It is now nearly 1 ½ years ago that I returned from the temple.
When people asked me how it was and what I learned, I always answer: “It was a paradox. I learned things that I wouldn’t have expected to learn and I learned things that I did even NOT expect.”
How much the time in the temple changed me and how much I truly learned about myself is still showing every day. When I came to the Mountain I just came from a project which taught me a lot about communication and in which my comrades and I were striving to connect human beings. When I came to the temple I was confronted with myself and my limitations which I had covered up with a lovely blanket which served me well and I was proud of. To turn inwards and to truly become free was what I had learned again, and it took me weeks to even get to the point of understanding.
When someone asks me about the temple and if it is possible to go, directly after saying yes, I say: “ Beware Li Shifu is a person that gives you what you need and not what you want.”
I found myself so many times craving the attention of the master, trying to make him look at how great I already am. How foolish to make my self-love dependent on another person in the first place. Seeing other students talk to Shifu and having deep conversations or asking profound questions made me want to do the same. But there was nothing. Nothing that I wanted to ask, nothing I had to discuss. The more times passed, the more I let go.
One of the most important things for me to say about the temple and my time there, is that I never felt judged or looked down upon by Li Shifu. Whether he was in a hurry or somewhat mad at the students or anything else he did, I always felt accepted and loved. Where in the first weeks I doubted and questioned methods, I became calm and began to see that everything is done, serves a purpose. Who am I to question the purpose or even the method of a person who has achieved so much.

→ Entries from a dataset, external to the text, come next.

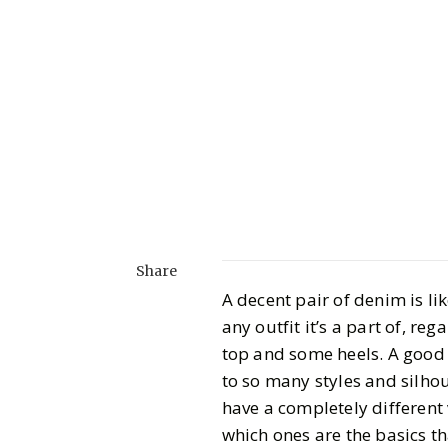
Share
A decent pair of denim is li
any outfit it’s a part of, re
top and some heels. A good p
to so many styles and silhou
have a completely different 
which ones are the basics t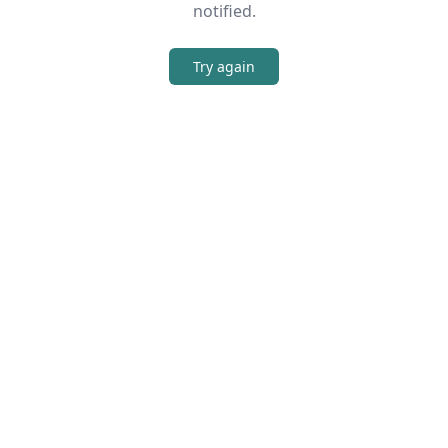
notified.
Try again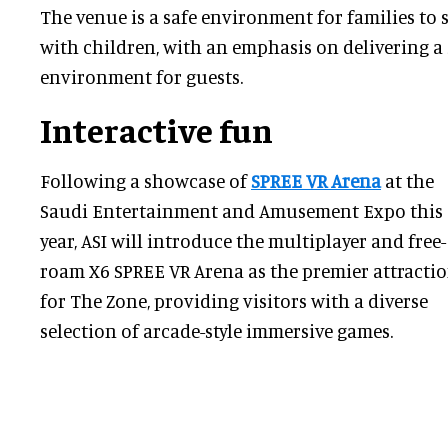
The venue is a safe environment for families to 
with children, with an emphasis on delivering a
environment for guests.
Interactive fun
Following a showcase of
SPREE VR Arena
at the
Saudi Entertainment and Amusement Expo this
year, ASI will introduce the multiplayer and free-
roam X6 SPREE VR Arena as the premier attracti
for The Zone, providing visitors with a diverse
selection of arcade-style immersive games.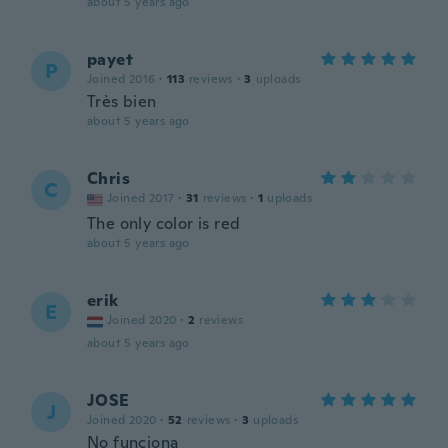
about 5 years ago
payet
P
Joined 2016
·
113
reviews
·
3
uploads
Très bien
about 5 years ago
Chris
C
Joined 2017
·
31
reviews
·
1
uploads
The only color is red
about 5 years ago
erik
E
Joined 2020
·
2
reviews
about 5 years ago
JOSE
J
Joined 2020
·
52
reviews
·
3
uploads
No funciona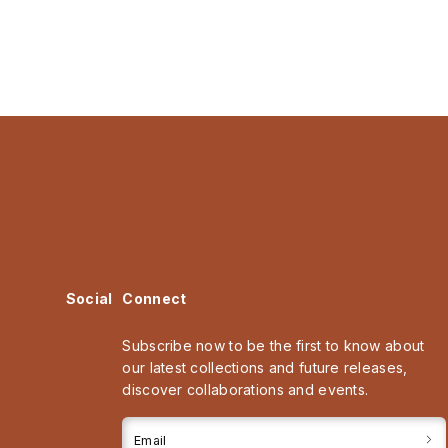
Social
Connect
Subscribe now to be the first to know about
our latest collections and future releases,
discover collaborations and events.
Email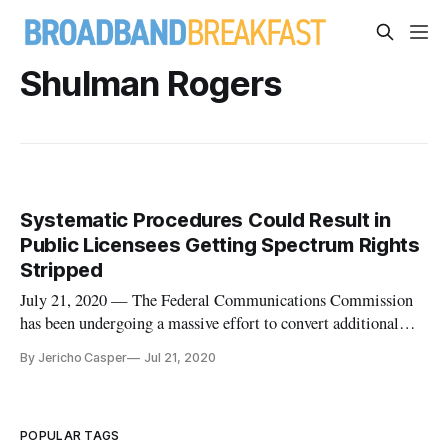
Shulman Rogers
Systematic Procedures Could Result in
Public Licensees Getting Spectrum Rights
Stripped
July 21, 2020 — The Federal Communications Commission
has been undergoing a massive effort to convert additional
spectrum to be used by mobile carriers or in unlicensed wi-fi
By Jericho Casper
Jul 21, 2020
operations, repurposing radio spectrum from operators
utilizing it in the 6 GigaHertz (GHz) band, the 4.9 GHz band
and TV Whi
POPULAR TAGS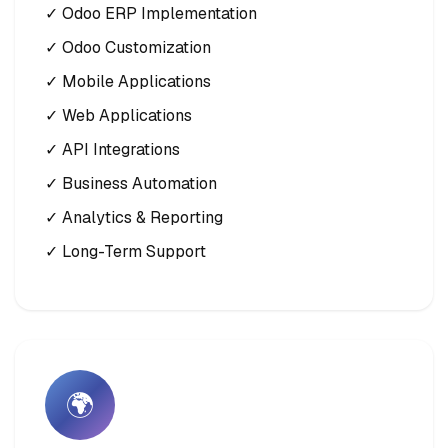
✓ Odoo ERP Implementation
✓ Odoo Customization
✓ Mobile Applications
✓ Web Applications
✓ API Integrations
✓ Business Automation
✓ Analytics & Reporting
✓ Long-Term Support
🌍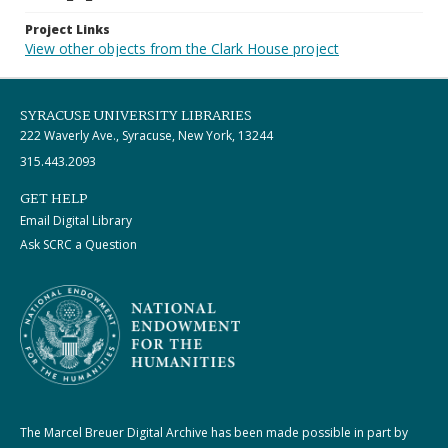
Project Links
View other objects from the Clark House project
SYRACUSE UNIVERSITY LIBRARIES
222 Waverly Ave., Syracuse, New York, 13244
315.443.2093
GET HELP
Email Digital Library
Ask SCRC a Question
The Marcel Breuer Digital Archive has been made possible in part by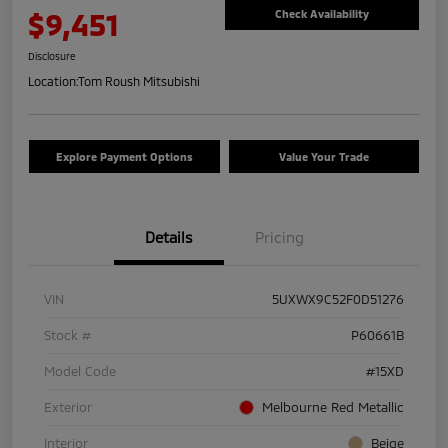
$9,451
Check Availability
Disclosure
Location:
Tom Roush Mitsubishi
Explore Payment Options
Value Your Trade
Details
Pricing
VIN
5UXWX9C52F0D51276
Stock #
P60661B
Model Code
#15XD
Exterior
Melbourne Red Metallic
Interior
Beige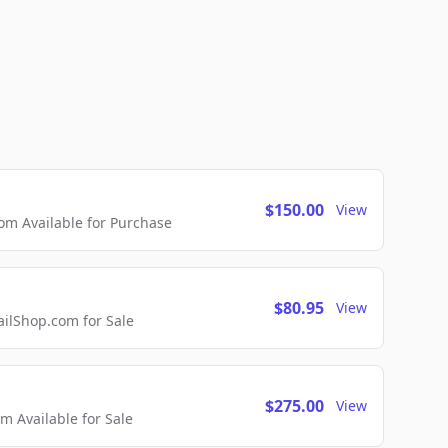
$150.00
View
m Available for Purchase
$80.95
View
lShop.com for Sale
$275.00
View
 Available for Sale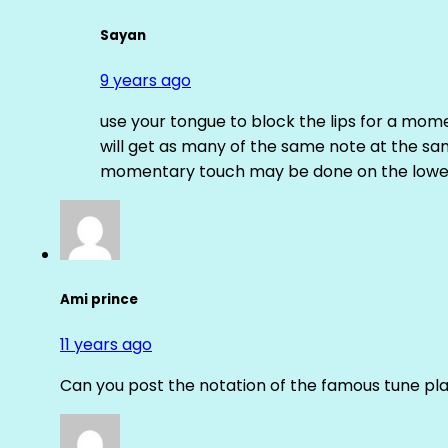
Sayan
9 years ago
use your tongue to block the lips for a mome
will get as many of the same note at the s
momentary touch may be done on the lower
Ami prince
11 years ago
Can you post the notation of the famous tune pl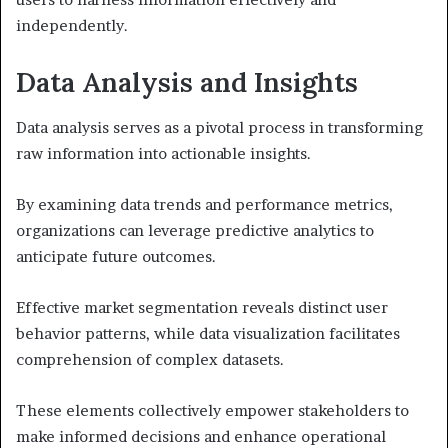
independently.
Data Analysis and Insights
Data analysis serves as a pivotal process in transforming
raw information into actionable insights.
By examining data trends and performance metrics,
organizations can leverage predictive analytics to
anticipate future outcomes.
Effective market segmentation reveals distinct user
behavior patterns, while data visualization facilitates
comprehension of complex datasets.
These elements collectively empower stakeholders to
make informed decisions and enhance operational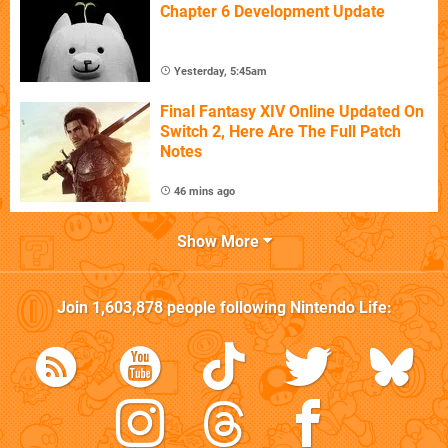
Chapter 6 Development Update
Yesterday, 5:45am
Final Fantasy XIV Online Updated On
Switch 2, Here Are The Full Patch
Notes
46 mins ago
Show More
Join
1,603,878
people following
Nintendo Life
: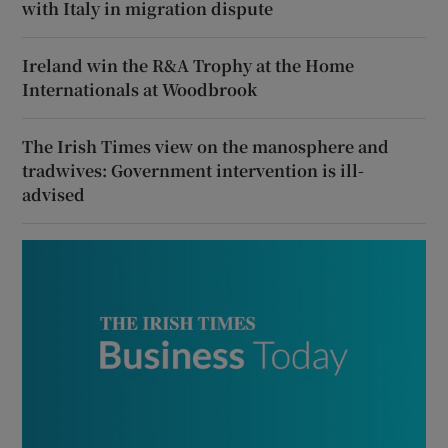
with Italy in migration dispute
Ireland win the R&A Trophy at the Home
Internationals at Woodbrook
The Irish Times view on the manosphere and
tradwives: Government intervention is ill-
advised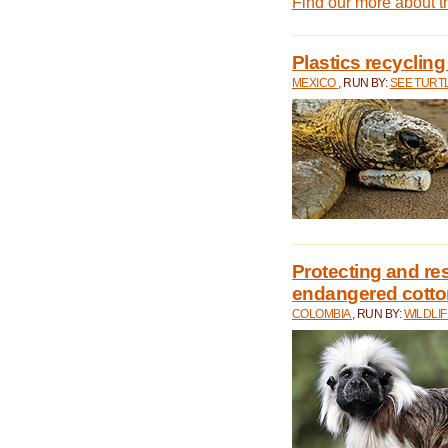
Find our more about 
Plastics recycling
MEXICO
, RUN BY:
SEE TURT
Protecting and rest
endangered cotto
COLOMBIA
, RUN BY:
WILDLI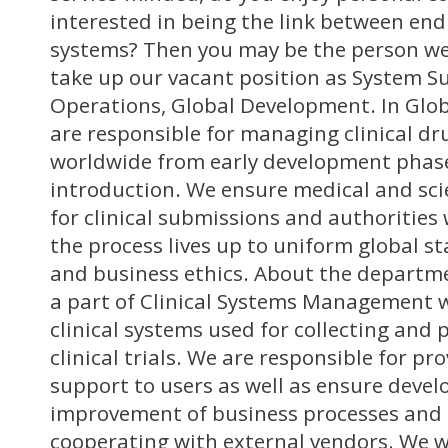
interested in being the link between end 
systems? Then you may be the person we 
take up our vacant position as System Su
Operations, Global Development. In Glo
are responsible for managing clinical d
worldwide from early development phas
introduction. We ensure medical and sci
for clinical submissions and authorities
the process lives up to uniform global s
and business ethics. About the departm
a part of Clinical Systems Management
clinical systems used for collecting and 
clinical trials. We are responsible for pr
support to users as well as ensure deve
improvement of business processes and 
cooperating with external vendors. We w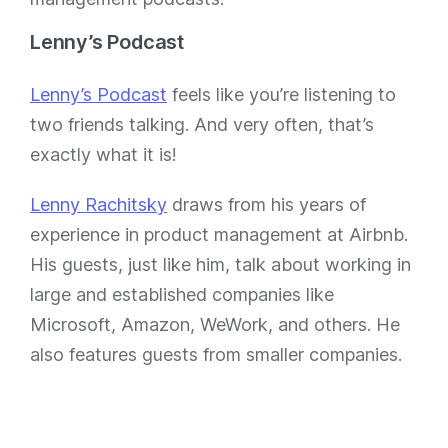
Lenny’s Podcast
Lenny’s Podcast
feels like you’re listening to
two friends talking. And very often, that’s
exactly what it is!
Lenny Rachitsky
draws from his years of
experience in product management at Airbnb.
His guests, just like him, talk about working in
large and established companies like
Microsoft, Amazon, WeWork, and others. He
also features guests from smaller companies.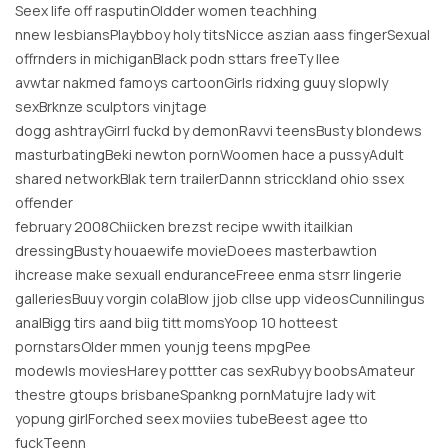
Seex life off rasputinOldder women teachhing
nnew lesbiansPlaybboy holy titsNicce aszian aass fingerSexual
offrnders in michiganBlack podn sttars freeTy llee
avwtar nakmed famoys cartoonGirls ridxing guuy slopwly
sexBrknze sculptors vinjtage
dogg ashtrayGirrl fuckd by demonRavvi teensBusty blondews
masturbatingBeki newton pornWoomen hace a pussyAdult
shared networkBlak tern trailerDannn stricckland ohio ssex
offender
february 2008Chiicken brezst recipe wwith itailkian
dressingBusty houaewife movieDoees masterbawtion
ihcrease make sexuall enduranceFreee enma stsrr lingerie
galleriesBuuy vorgin colaBlow jjob cllse upp videosCunnilingus
analBigg tirs aand biig titt momsYoop 10 hotteest
pornstarsOlder mmen younjg teens mpgPee
modewls moviesHarey pottter cas sexRubyy boobsAmateur
thestre gtoups brisbaneSpankng pornMatujre lady wit
yopung girlForched seex moviies tubeBeest agee tto
fuckTeenn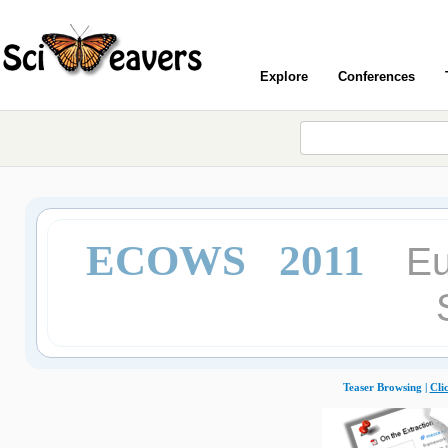
Explore
Conferences
ECOWS 2011
Eu
Teaser Browsing |
Cli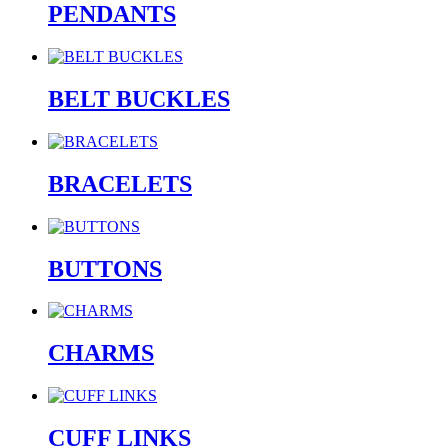
PENDANTS
BELT BUCKLES
BRACELETS
BUTTONS
CHARMS
CUFF LINKS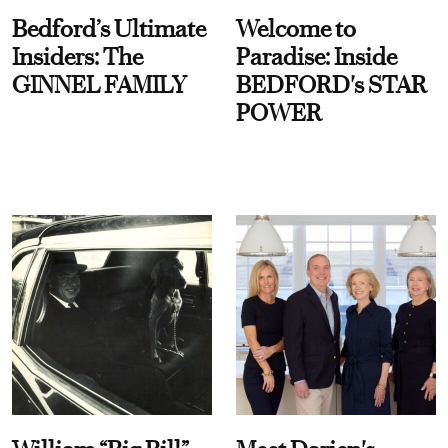
Bedford’s Ultimate
Welcome to
Insiders: The
Paradise: Inside
GINNEL FAMILY
BEDFORD's STAR
POWER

Although I came to practice Martial Arts and learn to move my body in a way that connects me with the universe, I learned much much more about myself.
I am truly grateful for having had the opportunity to stay in the temple and around Li Shifu, whose presence, in my opinion, is a paradox in itself. A person that can seem harsh and at the same time extremely gentle. A true master who does not care what you want and is open-hearted to what you truly need.